Aqui está a análise dos principais pontos do relatório gerencial do fundo KNRI11 referente a dezembro de 2025, comparado com o mês anterior.
A distribuição de rendimentos apresentou uma mudança significativa neste mês. O fundo anunciou pagamento de R$ 1,25 por cota (referente a dezembro, pago em janeiro de 2026), o que representa um aumento relevante em relação ao patamar anterior de R$ 1,00 por cota. No entanto, a gestão explica que esse valor é composto por R$ 1,03 de rendimento recorrente e uma parcela extraordinária de R$ 0,22. Essa parcela extra decorre de um volume alto de antecipações de aluguéis pagas pelos locatários no fim do ano. É importante notar que, segundo o gestor, esse valor de R$ 0,22 será deduzido dos rendimentos do próximo mês (janeiro de 2026).
Um dos destaques do relatório é a movimentação de compra e venda de ativos, conhecida como reciclagem de portfólio. O fundo concluiu a venda do Edifício Athenas, o que gerou um lucro de R$ 44,1 milhões. Essa operação permite um acréscimo recorrente de R$ 0,03 por cota a partir deste mês. Além disso, foi assinado um compromisso para a venda do imóvel Jundiaí Industrial Park. Estima-se que essa segunda venda gere um lucro total de R$ 77 milhões, possibilitando um incremento futuro de R$ 0,07 por cota após a conclusão.
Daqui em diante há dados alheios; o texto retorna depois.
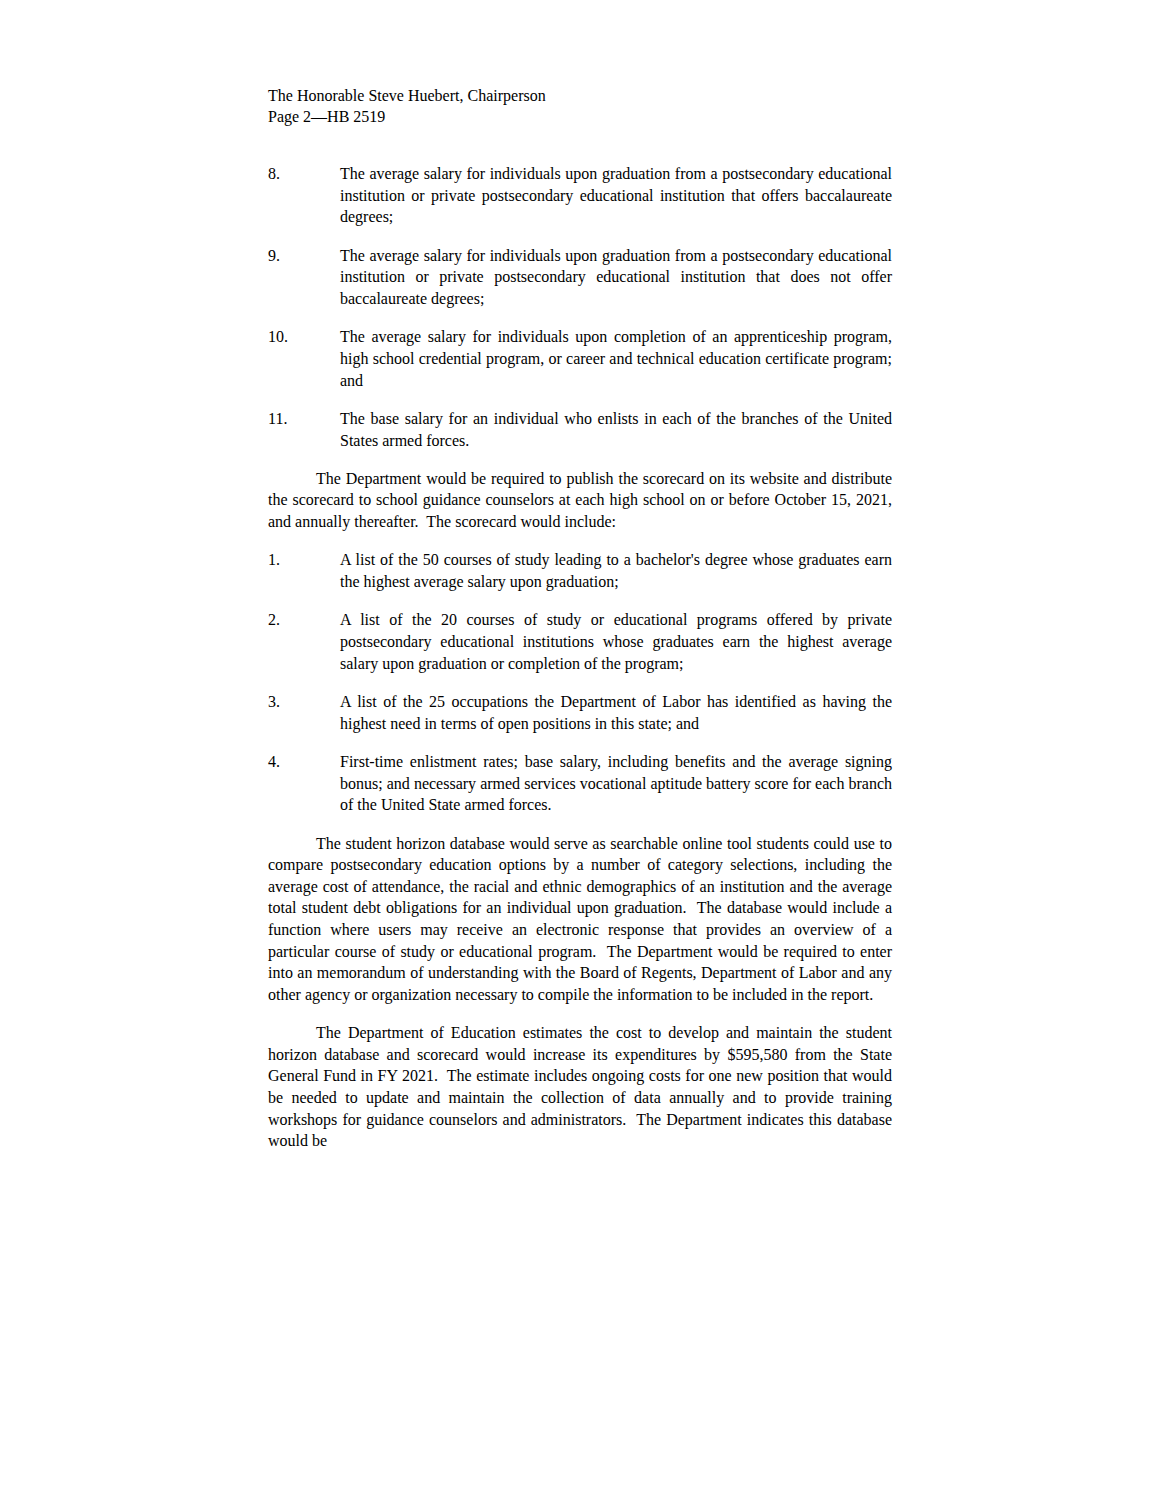The Honorable Steve Huebert, Chairperson
Page 2—HB 2519
8. The average salary for individuals upon graduation from a postsecondary educational institution or private postsecondary educational institution that offers baccalaureate degrees;
9. The average salary for individuals upon graduation from a postsecondary educational institution or private postsecondary educational institution that does not offer baccalaureate degrees;
10. The average salary for individuals upon completion of an apprenticeship program, high school credential program, or career and technical education certificate program; and
11. The base salary for an individual who enlists in each of the branches of the United States armed forces.
The Department would be required to publish the scorecard on its website and distribute the scorecard to school guidance counselors at each high school on or before October 15, 2021, and annually thereafter. The scorecard would include:
1. A list of the 50 courses of study leading to a bachelor's degree whose graduates earn the highest average salary upon graduation;
2. A list of the 20 courses of study or educational programs offered by private postsecondary educational institutions whose graduates earn the highest average salary upon graduation or completion of the program;
3. A list of the 25 occupations the Department of Labor has identified as having the highest need in terms of open positions in this state; and
4. First-time enlistment rates; base salary, including benefits and the average signing bonus; and necessary armed services vocational aptitude battery score for each branch of the United State armed forces.
The student horizon database would serve as searchable online tool students could use to compare postsecondary education options by a number of category selections, including the average cost of attendance, the racial and ethnic demographics of an institution and the average total student debt obligations for an individual upon graduation. The database would include a function where users may receive an electronic response that provides an overview of a particular course of study or educational program. The Department would be required to enter into an memorandum of understanding with the Board of Regents, Department of Labor and any other agency or organization necessary to compile the information to be included in the report.
The Department of Education estimates the cost to develop and maintain the student horizon database and scorecard would increase its expenditures by $595,580 from the State General Fund in FY 2021. The estimate includes ongoing costs for one new position that would be needed to update and maintain the collection of data annually and to provide training workshops for guidance counselors and administrators. The Department indicates this database would be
Com a venda do Edifício Athenas, a composição da carteira passou de 21 para 20 propriedades totais (12 edifícios comerciais e 8 centros logísticos). O objetivo da gestão com essas vendas é realizar ganho de capital e reforçar o caixa para futuras aquisições ou melhorias, renovando a qualidade do portfólio.
Em relação à ocupação dos imóveis, houve movimentações tanto de entrada quanto de saída de inquilinos. O fundo alugou escritório no Edifício Buenos Aires Corporate (RJ) para a Centauro Engenharia e uma área no Rochaverá (SP) para a Personal System. Por outro lado, houve a saída da empresa Avaya de um andar no Rochaverá. Como o espaço desocupado pela Avaya (960 m²) foi maior que as novas locações somadas, houve uma oscilação marginal nos indicadores: a vacância física subiu levemente de 3,86% para 3,87%, e a vacância financeira passou de 5,52% para 5,65%.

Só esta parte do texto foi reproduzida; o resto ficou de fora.